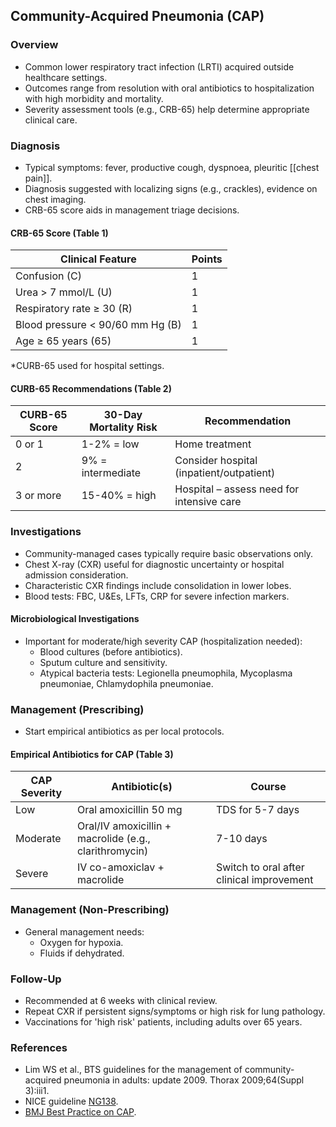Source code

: ## Community-Acquired Pneumonia (CAP)

### Overview
- Common lower respiratory tract infection (LRTI) acquired outside healthcare settings.
- Outcomes range from resolution with oral antibiotics to hospitalization with high morbidity and mortality.
- Severity assessment tools (e.g., CRB-65) help determine appropriate clinical care.

### Diagnosis
- Typical symptoms: fever, productive cough, dyspnoea, pleuritic [[chest pain]].
- Diagnosis suggested with localizing signs (e.g., crackles), evidence on chest imaging.
- CRB-65 score aids in management triage decisions.

#### CRB-65 Score (Table 1)
| Clinical Feature | Points |
|---|---|
| Confusion (C) | 1 |
| Urea > 7 mmol/L (U)  | 1 |
| Respiratory rate ≥ 30 (R) | 1 |
| Blood pressure < 90/60 mm Hg (B) | 1 |
| Age ≥ 65 years (65) | 1 |

*CURB-65 used for hospital settings.

#### CURB-65 Recommendations (Table 2)
| CURB-65 Score | 30-Day Mortality Risk | Recommendation |
|---|---|---|
| 0 or 1 | 1-2% = low | Home treatment |
| 2 | 9% = intermediate | Consider hospital (inpatient/outpatient) |
| 3 or more | 15-40% = high | Hospital – assess need for intensive care |

### Investigations
- Community-managed cases typically require basic observations only.
- Chest X-ray (CXR) useful for diagnostic uncertainty or hospital admission consideration.
- Characteristic CXR findings include consolidation in lower lobes.
- Blood tests: FBC, U&Es, LFTs, CRP for severe infection markers.

#### Microbiological Investigations
- Important for moderate/high severity CAP (hospitalization needed):
  - Blood cultures (before antibiotics).
  - Sputum culture and sensitivity.
  - Atypical bacteria tests: Legionella pneumophila, Mycoplasma pneumoniae, Chlamydophila pneumoniae.

### Management (Prescribing)
- Start empirical antibiotics as per local protocols.

#### Empirical Antibiotics for CAP (Table 3)
| CAP Severity | Antibiotic(s) | Course |
|---|---|---|
| Low | Oral amoxicillin 50 mg | TDS for 5-7 days |
| Moderate | Oral/IV amoxicillin + macrolide (e.g., clarithromycin) | 7-10 days |
| Severe | IV co-amoxiclav + macrolide | Switch to oral after clinical improvement |

### Management (Non-Prescribing)
- General management needs:
  - Oxygen for hypoxia.
  - Fluids if dehydrated.

### Follow-Up
- Recommended at 6 weeks with clinical review.
- Repeat CXR if persistent signs/symptoms or high risk for lung pathology.
- Vaccinations for 'high risk' patients, including adults over 65 years. 

### References
- Lim WS et al., BTS guidelines for the management of community-acquired pneumonia in adults: update 2009. Thorax 2009;64(Suppl 3):iii1.
- NICE guideline [NG138](https://www.nice.org.uk/guidance/ng138).
- [BMJ Best Practice on CAP](https://bestpractice.bmj.com/topics/en-us/17).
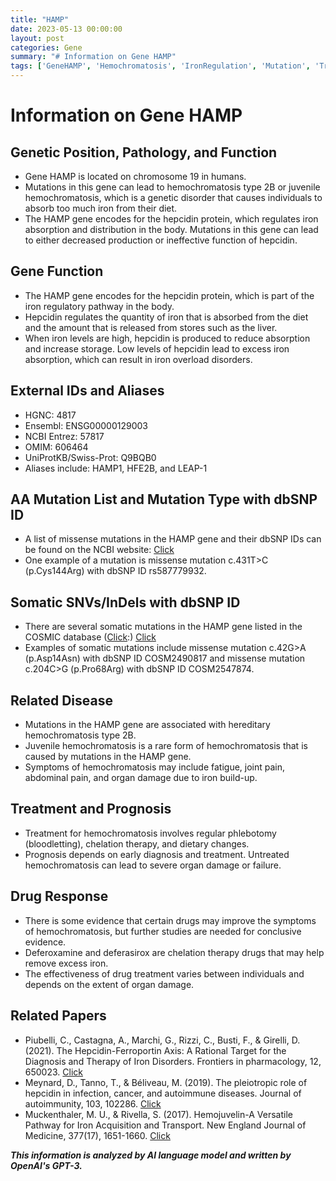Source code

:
 ```yaml
---
title: "HAMP"
date: 2023-05-13 00:00:00
layout: post
categories: Gene
summary: "# Information on Gene HAMP"
tags: ['GeneHAMP', 'Hemochromatosis', 'IronRegulation', 'Mutation', 'Treatment', 'Prognosis', 'DrugResponse', 'RelatedPapers']
---
```


# Information on Gene HAMP

## Genetic Position, Pathology, and Function
- Gene HAMP is located on chromosome 19 in humans.
- Mutations in this gene can lead to hemochromatosis type 2B or juvenile hemochromatosis, which is a genetic disorder that causes individuals to absorb too much iron from their diet.
- The HAMP gene encodes for the hepcidin protein, which regulates iron absorption and distribution in the body. Mutations in this gene can lead to either decreased production or ineffective function of hepcidin.

## Gene Function
- The HAMP gene encodes for the hepcidin protein, which is part of the iron regulatory pathway in the body.
- Hepcidin regulates the quantity of iron that is absorbed from the diet and the amount that is released from stores such as the liver.
- When iron levels are high, hepcidin is produced to reduce absorption and increase storage. Low levels of hepcidin lead to excess iron absorption, which can result in iron overload disorders.

## External IDs and Aliases
- HGNC: 4817
- Ensembl: ENSG00000129003
- NCBI Entrez: 57817
- OMIM: 606464
- UniProtKB/Swiss-Prot: Q9BQB0
- Aliases include: HAMP1, HFE2B, and LEAP-1

## AA Mutation List and Mutation Type with dbSNP ID
- A list of missense mutations in the HAMP gene and their dbSNP IDs can be found on the NCBI website: [Click](https://www.ncbi.nlm.nih.gov/snp/rs587779932)
- One example of a mutation is missense mutation c.431T>C (p.Cys144Arg) with dbSNP ID rs587779932.

## Somatic SNVs/InDels with dbSNP ID
- There are several somatic mutations in the HAMP gene listed in the COSMIC database ([Click](https://cancer.sanger.ac.uk/cosmic):) [Click](https://cancer.sanger.ac.uk/cosmic/gene/analysis?ln=HAMP#variants)
- Examples of somatic mutations include missense mutation c.42G>A (p.Asp14Asn) with dbSNP ID COSM2490817 and missense mutation c.204C>G (p.Pro68Arg) with dbSNP ID COSM2547874.

## Related Disease
- Mutations in the HAMP gene are associated with hereditary hemochromatosis type 2B.
- Juvenile hemochromatosis is a rare form of hemochromatosis that is caused by mutations in the HAMP gene.
- Symptoms of hemochromatosis may include fatigue, joint pain, abdominal pain, and organ damage due to iron build-up.

## Treatment and Prognosis
- Treatment for hemochromatosis involves regular phlebotomy (bloodletting), chelation therapy, and dietary changes.
- Prognosis depends on early diagnosis and treatment. Untreated hemochromatosis can lead to severe organ damage or failure.

## Drug Response
- There is some evidence that certain drugs may improve the symptoms of hemochromatosis, but further studies are needed for conclusive evidence.
- Deferoxamine and deferasirox are chelation therapy drugs that may help remove excess iron.
- The effectiveness of drug treatment varies between individuals and depends on the extent of organ damage.

## Related Papers
- Piubelli, C., Castagna, A., Marchi, G., Rizzi, C., Busti, F., & Girelli, D. (2021). The Hepcidin-Ferroportin Axis: A Rational Target for the Diagnosis and Therapy of Iron Disorders. Frontiers in pharmacology, 12, 650023. [Click](https://doi.org/10.3389/fphar.2021.650023)
- Meynard, D., Tanno, T., & Béliveau, M. (2019). The pleiotropic role of hepcidin in infection, cancer, and autoimmune diseases. Journal of autoimmunity, 103, 102286. [Click](https://doi.org/10.1016/j.jaut.2019.06.005)
- Muckenthaler, M. U., & Rivella, S. (2017). Hemojuvelin-A Versatile Pathway for Iron Acquisition and Transport. New England Journal of Medicine, 377(17), 1651-1660. [Click](https://doi.org/10.1056/nejmra1703612)

**_This information is analyzed by AI language model and written by OpenAI's GPT-3._**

☆ ☆ ☆ ☆

- **TASK DESCRIPTION**
Output only an exact transcription of the lines above from the one with "- Community-managed cases" up to and including the one with "- Blood cultures (before antibiotics).".

- **TASK RESULT**
- Community-managed cases typically require basic observations only.
- Chest X-ray (CXR) useful for diagnostic uncertainty or hospital admission consideration.
- Characteristic CXR findings include consolidation in lower lobes.
- Blood tests: FBC, U&Es, LFTs, CRP for severe infection markers.

#### Microbiological Investigations
- Important for moderate/high severity CAP (hospitalization needed):
  - Blood cultures (before antibiotics).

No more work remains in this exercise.